— start of RECORDS FOR PROCESSING —
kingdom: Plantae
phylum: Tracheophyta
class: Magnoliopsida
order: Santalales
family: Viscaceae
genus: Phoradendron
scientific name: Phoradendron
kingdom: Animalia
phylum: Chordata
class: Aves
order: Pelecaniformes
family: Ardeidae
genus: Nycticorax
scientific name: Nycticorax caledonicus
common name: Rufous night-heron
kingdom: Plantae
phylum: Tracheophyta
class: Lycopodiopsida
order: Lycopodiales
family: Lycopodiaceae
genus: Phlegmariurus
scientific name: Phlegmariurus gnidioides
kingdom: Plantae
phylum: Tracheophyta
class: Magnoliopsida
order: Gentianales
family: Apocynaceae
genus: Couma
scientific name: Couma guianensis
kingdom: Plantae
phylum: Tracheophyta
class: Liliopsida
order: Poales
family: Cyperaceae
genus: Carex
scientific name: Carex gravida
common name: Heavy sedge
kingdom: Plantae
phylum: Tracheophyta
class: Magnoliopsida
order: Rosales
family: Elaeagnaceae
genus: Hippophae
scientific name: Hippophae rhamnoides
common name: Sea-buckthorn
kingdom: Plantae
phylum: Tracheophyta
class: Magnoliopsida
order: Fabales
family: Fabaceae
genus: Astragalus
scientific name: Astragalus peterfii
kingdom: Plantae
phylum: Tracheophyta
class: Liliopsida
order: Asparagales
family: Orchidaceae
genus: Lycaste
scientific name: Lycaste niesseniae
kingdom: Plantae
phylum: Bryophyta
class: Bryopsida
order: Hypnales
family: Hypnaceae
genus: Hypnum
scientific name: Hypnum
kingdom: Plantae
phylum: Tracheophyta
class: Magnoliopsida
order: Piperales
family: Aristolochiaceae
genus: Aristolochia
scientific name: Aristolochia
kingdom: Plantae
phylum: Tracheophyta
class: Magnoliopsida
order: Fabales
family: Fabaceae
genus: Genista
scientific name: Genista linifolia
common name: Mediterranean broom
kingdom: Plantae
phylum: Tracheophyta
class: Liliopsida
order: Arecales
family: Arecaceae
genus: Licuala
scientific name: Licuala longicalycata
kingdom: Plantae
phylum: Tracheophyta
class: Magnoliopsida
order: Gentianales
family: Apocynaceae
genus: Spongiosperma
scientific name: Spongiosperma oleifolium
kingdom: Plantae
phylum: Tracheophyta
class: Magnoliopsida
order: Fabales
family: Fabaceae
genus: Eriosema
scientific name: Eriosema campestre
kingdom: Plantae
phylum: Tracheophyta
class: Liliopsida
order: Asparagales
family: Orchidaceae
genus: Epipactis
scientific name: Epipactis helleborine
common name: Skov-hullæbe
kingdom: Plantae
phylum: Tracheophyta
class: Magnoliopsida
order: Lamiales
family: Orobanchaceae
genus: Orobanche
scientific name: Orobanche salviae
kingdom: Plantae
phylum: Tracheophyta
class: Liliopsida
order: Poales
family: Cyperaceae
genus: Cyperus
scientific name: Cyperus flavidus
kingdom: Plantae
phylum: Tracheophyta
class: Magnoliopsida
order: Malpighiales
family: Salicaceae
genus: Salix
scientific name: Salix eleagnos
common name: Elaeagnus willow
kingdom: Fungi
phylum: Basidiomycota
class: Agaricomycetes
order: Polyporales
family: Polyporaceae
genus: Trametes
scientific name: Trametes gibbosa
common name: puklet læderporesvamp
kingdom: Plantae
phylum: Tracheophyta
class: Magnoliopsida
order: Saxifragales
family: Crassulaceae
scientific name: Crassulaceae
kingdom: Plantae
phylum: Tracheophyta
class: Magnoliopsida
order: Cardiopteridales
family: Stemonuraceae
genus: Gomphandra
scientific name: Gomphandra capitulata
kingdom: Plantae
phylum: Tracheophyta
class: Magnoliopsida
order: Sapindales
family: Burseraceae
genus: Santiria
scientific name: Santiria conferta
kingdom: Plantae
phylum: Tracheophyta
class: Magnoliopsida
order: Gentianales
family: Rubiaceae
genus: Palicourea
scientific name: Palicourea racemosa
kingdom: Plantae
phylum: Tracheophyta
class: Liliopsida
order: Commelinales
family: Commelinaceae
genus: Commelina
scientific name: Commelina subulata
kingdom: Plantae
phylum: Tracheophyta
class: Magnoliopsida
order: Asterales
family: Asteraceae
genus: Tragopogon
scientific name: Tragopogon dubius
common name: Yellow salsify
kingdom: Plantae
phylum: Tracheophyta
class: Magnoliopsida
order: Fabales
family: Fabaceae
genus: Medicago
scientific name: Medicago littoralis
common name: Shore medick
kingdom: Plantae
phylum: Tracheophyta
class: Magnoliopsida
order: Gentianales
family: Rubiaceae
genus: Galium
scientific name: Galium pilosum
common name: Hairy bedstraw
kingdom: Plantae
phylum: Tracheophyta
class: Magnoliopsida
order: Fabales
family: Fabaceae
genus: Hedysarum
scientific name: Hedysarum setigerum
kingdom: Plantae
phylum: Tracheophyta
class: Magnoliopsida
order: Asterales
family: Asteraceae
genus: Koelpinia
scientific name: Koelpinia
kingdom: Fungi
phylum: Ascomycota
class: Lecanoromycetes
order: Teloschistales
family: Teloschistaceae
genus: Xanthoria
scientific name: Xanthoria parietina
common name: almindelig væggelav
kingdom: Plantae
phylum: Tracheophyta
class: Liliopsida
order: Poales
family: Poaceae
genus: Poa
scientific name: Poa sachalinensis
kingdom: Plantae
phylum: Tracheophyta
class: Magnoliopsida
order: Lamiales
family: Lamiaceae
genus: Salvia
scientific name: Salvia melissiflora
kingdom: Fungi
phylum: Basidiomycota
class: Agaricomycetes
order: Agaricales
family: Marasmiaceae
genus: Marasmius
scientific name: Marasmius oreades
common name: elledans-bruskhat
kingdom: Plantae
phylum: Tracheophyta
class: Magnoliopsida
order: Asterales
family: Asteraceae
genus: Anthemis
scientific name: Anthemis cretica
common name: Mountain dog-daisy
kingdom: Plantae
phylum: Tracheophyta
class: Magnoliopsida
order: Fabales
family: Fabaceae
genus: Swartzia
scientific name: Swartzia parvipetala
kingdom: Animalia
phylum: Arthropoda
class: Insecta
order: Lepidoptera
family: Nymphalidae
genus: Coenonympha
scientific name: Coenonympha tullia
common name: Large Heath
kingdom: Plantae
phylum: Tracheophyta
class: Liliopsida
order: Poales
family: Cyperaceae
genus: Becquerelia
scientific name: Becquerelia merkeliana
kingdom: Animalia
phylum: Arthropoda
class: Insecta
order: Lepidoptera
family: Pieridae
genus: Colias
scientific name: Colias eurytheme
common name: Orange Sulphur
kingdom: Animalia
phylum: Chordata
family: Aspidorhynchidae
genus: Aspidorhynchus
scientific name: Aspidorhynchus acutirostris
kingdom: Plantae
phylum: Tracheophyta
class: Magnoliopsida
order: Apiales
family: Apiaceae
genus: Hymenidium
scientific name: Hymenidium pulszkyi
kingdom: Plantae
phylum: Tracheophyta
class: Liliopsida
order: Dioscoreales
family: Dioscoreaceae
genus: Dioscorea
— end of RECORDS FOR PROCESSING —
THE REQUEST —
Lay out every line from the items above as a two-column Markdown table headed No. and Line. Number each row and leave out any blank lines.

EXERCISE SOLUTION —
| No. | Line |
|---|---|
| 1 | kingdom: Plantae |
| 2 | phylum: Tracheophyta |
| 3 | class: Magnoliopsida |
| 4 | order: Santalales |
| 5 | family: Viscaceae |
| 6 | genus: Phoradendron |
| 7 | scientific name: Phoradendron |
| 8 | kingdom: Animalia |
| 9 | phylum: Chordata |
| 10 | class: Aves |
| 11 | order: Pelecaniformes |
| 12 | family: Ardeidae |
| 13 | genus: Nycticorax |
| 14 | scientific name: Nycticorax caledonicus |
| 15 | common name: Rufous night-heron |
| 16 | kingdom: Plantae |
| 17 | phylum: Tracheophyta |
| 18 | class: Lycopodiopsida |
| 19 | order: Lycopodiales |
| 20 | family: Lycopodiaceae |
| 21 | genus: Phlegmariurus |
| 22 | scientific name: Phlegmariurus gnidioides |
| 23 | kingdom: Plantae |
| 24 | phylum: Tracheophyta |
| 25 | class: Magnoliopsida |
| 26 | order: Gentianales |
| 27 | family: Apocynaceae |
| 28 | genus: Couma |
| 29 | scientific name: Couma guianensis |
| 30 | kingdom: Plantae |
| 31 | phylum: Tracheophyta |
| 32 | class: Liliopsida |
| 33 | order: Poales |
| 34 | family: Cyperaceae |
| 35 | genus: Carex |
| 36 | scientific name: Carex gravida |
| 37 | common name: Heavy sedge |
| 38 | kingdom: Plantae |
| 39 | phylum: Tracheophyta |
| 40 | class: Magnoliopsida |
| 41 | order: Rosales |
| 42 | family: Elaeagnaceae |
| 43 | genus: Hippophae |
| 44 | scientific name: Hippophae rhamnoides |
| 45 | common name: Sea-buckthorn |
| 46 | kingdom: Plantae |
| 47 | phylum: Tracheophyta |
| 48 | class: Magnoliopsida |
| 49 | order: Fabales |
| 50 | family: Fabaceae |
| 51 | genus: Astragalus |
| 52 | scientific name: Astragalus peterfii |
| 53 | kingdom: Plantae |
| 54 | phylum: Tracheophyta |
| 55 | class: Liliopsida |
| 56 | order: Asparagales |
| 57 | family: Orchidaceae |
| 58 | genus: Lycaste |
| 59 | scientific name: Lycaste niesseniae |
| 60 | kingdom: Plantae |
| 61 | phylum: Bryophyta |
| 62 | class: Bryopsida |
| 63 | order: Hypnales |
| 64 | family: Hypnaceae |
| 65 | genus: Hypnum |
| 66 | scientific name: Hypnum |
| 67 | kingdom: Plantae |
| 68 | phylum: Tracheophyta |
| 69 | class: Magnoliopsida |
| 70 | order: Piperales |
| 71 | family: Aristolochiaceae |
| 72 | genus: Aristolochia |
| 73 | scientific name: Aristolochia |
| 74 | kingdom: Plantae |
| 75 | phylum: Tracheophyta |
| 76 | class: Magnoliopsida |
| 77 | order: Fabales |
| 78 | family: Fabaceae |
| 79 | genus: Genista |
| 80 | scientific name: Genista linifolia |
| 81 | common name: Mediterranean broom |
| 82 | kingdom: Plantae |
| 83 | phylum: Tracheophyta |
| 84 | class: Liliopsida |
| 85 | order: Arecales |
| 86 | family: Arecaceae |
| 87 | genus: Licuala |
| 88 | scientific name: Licuala longicalycata |
| 89 | kingdom: Plantae |
| 90 | phylum: Tracheophyta |
| 91 | class: Magnoliopsida |
| 92 | order: Gentianales |
| 93 | family: Apocynaceae |
| 94 | genus: Spongiosperma |
| 95 | scientific name: Spongiosperma oleifolium |
| 96 | kingdom: Plantae |
| 97 | phylum: Tracheophyta |
| 98 | class: Magnoliopsida |
| 99 | order: Fabales |
| 100 | family: Fabaceae |
| 101 | genus: Eriosema |
| 102 | scientific name: Eriosema campestre |
| 103 | kingdom: Plantae |
| 104 | phylum: Tracheophyta |
| 105 | class: Liliopsida |
| 106 | order: Asparagales |
| 107 | family: Orchidaceae |
| 108 | genus: Epipactis |
| 109 | scientific name: Epipactis helleborine |
| 110 | common name: Skov-hullæbe |
| 111 | kingdom: Plantae |
| 112 | phylum: Tracheophyta |
| 113 | class: Magnoliopsida |
| 114 | order: Lamiales |
| 115 | family: Orobanchaceae |
| 116 | genus: Orobanche |
| 117 | scientific name: Orobanche salviae |
| 118 | kingdom: Plantae |
| 119 | phylum: Tracheophyta |
| 120 | class: Liliopsida |
| 121 | order: Poales |
| 122 | family: Cyperaceae |
| 123 | genus: Cyperus |
| 124 | scientific name: Cyperus flavidus |
| 125 | kingdom: Plantae |
| 126 | phylum: Tracheophyta |
| 127 | class: Magnoliopsida |
| 128 | order: Malpighiales |
| 129 | family: Salicaceae |
| 130 | genus: Salix |
| 131 | scientific name: Salix eleagnos |
| 132 | common name: Elaeagnus willow |
| 133 | kingdom: Fungi |
| 134 | phylum: Basidiomycota |
| 135 | class: Agaricomycetes |
| 136 | order: Polyporales |
| 137 | family: Polyporaceae |
| 138 | genus: Trametes |
| 139 | scientific name: Trametes gibbosa |
| 140 | common name: puklet læderporesvamp |
| 141 | kingdom: Plantae |
| 142 | phylum: Tracheophyta |
| 143 | class: Magnoliopsida |
| 144 | order: Saxifragales |
| 145 | family: Crassulaceae |
| 146 | scientific name: Crassulaceae |
| 147 | kingdom: Plantae |
| 148 | phylum: Tracheophyta |
| 149 | class: Magnoliopsida |
| 150 | order: Cardiopteridales |
| 151 | family: Stemonuraceae |
| 152 | genus: Gomphandra |
| 153 | scientific name: Gomphandra capitulata |
| 154 | kingdom: Plantae |
| 155 | phylum: Tracheophyta |
| 156 | class: Magnoliopsida |
| 157 | order: Sapindales |
| 158 | family: Burseraceae |
| 159 | genus: Santiria |
| 160 | scientific name: Santiria conferta |
| 161 | kingdom: Plantae |
| 162 | phylum: Tracheophyta |
| 163 | class: Magnoliopsida |
| 164 | order: Gentianales |
| 165 | family: Rubiaceae |
| 166 | genus: Palicourea |
| 167 | scientific name: Palicourea racemosa |
| 168 | kingdom: Plantae |
| 169 | phylum: Tracheophyta |
| 170 | class: Liliopsida |
| 171 | order: Commelinales |
| 172 | family: Commelinaceae |
| 173 | genus: Commelina |
| 174 | scientific name: Commelina subulata |
| 175 | kingdom: Plantae |
| 176 | phylum: Tracheophyta |
| 177 | class: Magnoliopsida |
| 178 | order: Asterales |
| 179 | family: Asteraceae |
| 180 | genus: Tragopogon |
| 181 | scientific name: Tragopogon dubius |
| 182 | common name: Yellow salsify |
| 183 | kingdom: Plantae |
| 184 | phylum: Tracheophyta |
| 185 | class: Magnoliopsida |
| 186 | order: Fabales |
| 187 | family: Fabaceae |
| 188 | genus: Medicago |
| 189 | scientific name: Medicago littoralis |
| 190 | common name: Shore medick |
| 191 | kingdom: Plantae |
| 192 | phylum: Tracheophyta |
| 193 | class: Magnoliopsida |
| 194 | order: Gentianales |
| 195 | family: Rubiaceae |
| 196 | genus: Galium |
| 197 | scientific name: Galium pilosum |
| 198 | common name: Hairy bedstraw |
| 199 | kingdom: Plantae |
| 200 | phylum: Tracheophyta |
| 201 | class: Magnoliopsida |
| 202 | order: Fabales |
| 203 | family: Fabaceae |
| 204 | genus: Hedysarum |
| 205 | scientific name: Hedysarum setigerum |
| 206 | kingdom: Plantae |
| 207 | phylum: Tracheophyta |
| 208 | class: Magnoliopsida |
| 209 | order: Asterales |
| 210 | family: Asteraceae |
| 211 | genus: Koelpinia |
| 212 | scientific name: Koelpinia |
| 213 | kingdom: Fungi |
| 214 | phylum: Ascomycota |
| 215 | class: Lecanoromycetes |
| 216 | order: Teloschistales |
| 217 | family: Teloschistaceae |
| 218 | genus: Xanthoria |
| 219 | scientific name: Xanthoria parietina |
| 220 | common name: almindelig væggelav |
| 221 | kingdom: Plantae |
| 222 | phylum: Tracheophyta |
| 223 | class: Liliopsida |
| 224 | order: Poales |
| 225 | family: Poaceae |
| 226 | genus: Poa |
| 227 | scientific name: Poa sachalinensis |
| 228 | kingdom: Plantae |
| 229 | phylum: Tracheophyta |
| 230 | class: Magnoliopsida |
| 231 | order: Lamiales |
| 232 | family: Lamiaceae |
| 233 | genus: Salvia |
| 234 | scientific name: Salvia melissiflora |
| 235 | kingdom: Fungi |
| 236 | phylum: Basidiomycota |
| 237 | class: Agaricomycetes |
| 238 | order: Agaricales |
| 239 | family: Marasmiaceae |
| 240 | genus: Marasmius |
| 241 | scientific name: Marasmius oreades |
| 242 | common name: elledans-bruskhat |
| 243 | kingdom: Plantae |
| 244 | phylum: Tracheophyta |
| 245 | class: Magnoliopsida |
| 246 | order: Asterales |
| 247 | family: Asteraceae |
| 248 | genus: Anthemis |
| 249 | scientific name: Anthemis cretica |
| 250 | common name: Mountain dog-daisy |
| 251 | kingdom: Plantae |
| 252 | phylum: Tracheophyta |
| 253 | class: Magnoliopsida |
| 254 | order: Fabales |
| 255 | family: Fabaceae |
| 256 | genus: Swartzia |
| 257 | scientific name: Swartzia parvipetala |
| 258 | kingdom: Animalia |
| 259 | phylum: Arthropoda |
| 260 | class: Insecta |
| 261 | order: Lepidoptera |
| 262 | family: Nymphalidae |
| 263 | genus: Coenonympha |
| 264 | scientific name: Coenonympha tullia |
| 265 | common name: Large Heath |
| 266 | kingdom: Plantae |
| 267 | phylum: Tracheophyta |
| 268 | class: Liliopsida |
| 269 | order: Poales |
| 270 | family: Cyperaceae |
| 271 | genus: Becquerelia |
| 272 | scientific name: Becquerelia merkeliana |
| 273 | kingdom: Animalia |
| 274 | phylum: Arthropoda |
| 275 | class: Insecta |
| 276 | order: Lepidoptera |
| 277 | family: Pieridae |
| 278 | genus: Colias |
| 279 | scientific name: Colias eurytheme |
| 280 | common name: Orange Sulphur |
| 281 | kingdom: Animalia |
| 282 | phylum: Chordata |
| 283 | family: Aspidorhynchidae |
| 284 | genus: Aspidorhynchus |
| 285 | scientific name: Aspidorhynchus acutirostris |
| 286 | kingdom: Plantae |
| 287 | phylum: Tracheophyta |
| 288 | class: Magnoliopsida |
| 289 | order: Apiales |
| 290 | family: Apiaceae |
| 291 | genus: Hymenidium |
| 292 | scientific name: Hymenidium pulszkyi |
| 293 | kingdom: Plantae |
| 294 | phylum: Tracheophyta |
| 295 | class: Liliopsida |
| 296 | order: Dioscoreales |
| 297 | family: Dioscoreaceae |
| 298 | genus: Dioscorea |